Data provided: Begin

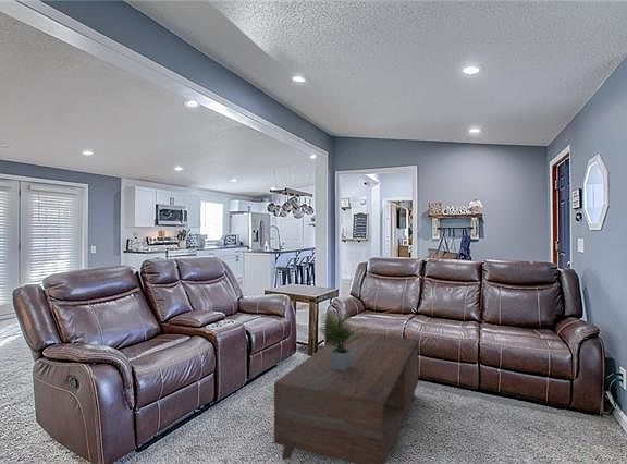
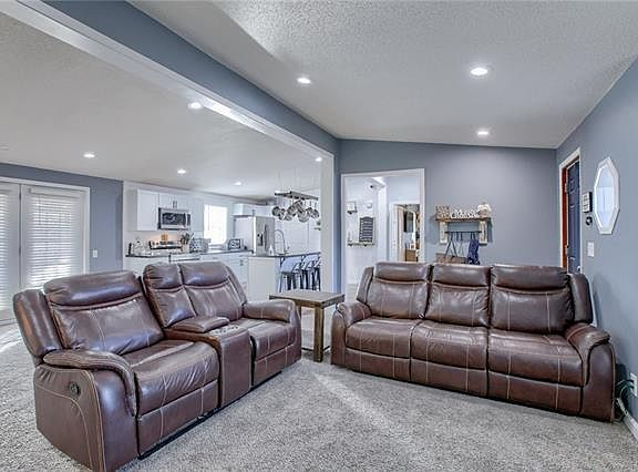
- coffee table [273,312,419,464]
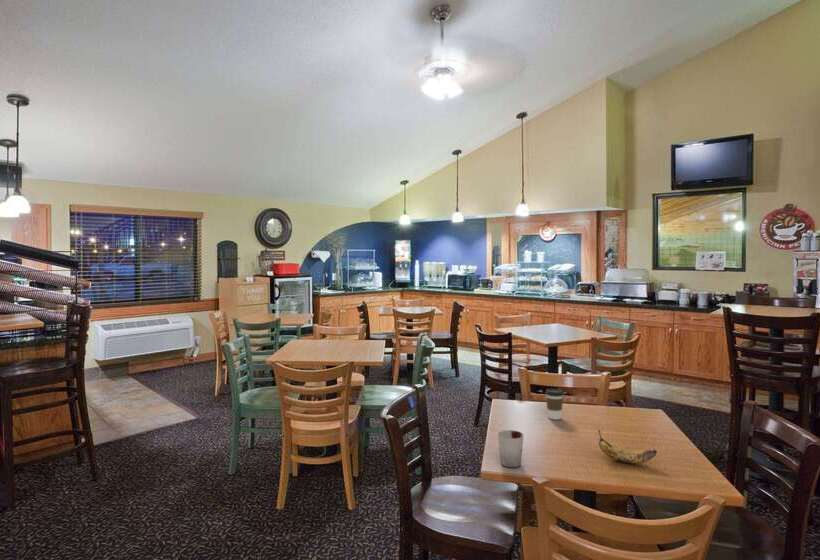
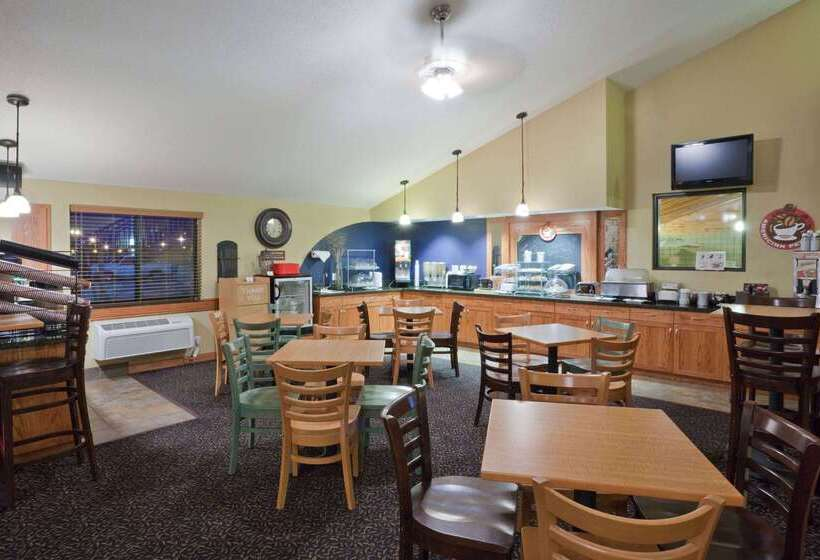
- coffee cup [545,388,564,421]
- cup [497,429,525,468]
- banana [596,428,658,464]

Data provided: End
Data provided: Begin

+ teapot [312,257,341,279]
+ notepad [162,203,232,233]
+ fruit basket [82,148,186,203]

Data provided: End

Using the records above, copy every line that has the word "coffee" in it.

● **Answer box**
- coffee table [273,312,419,464]
- coffee cup [545,388,564,421]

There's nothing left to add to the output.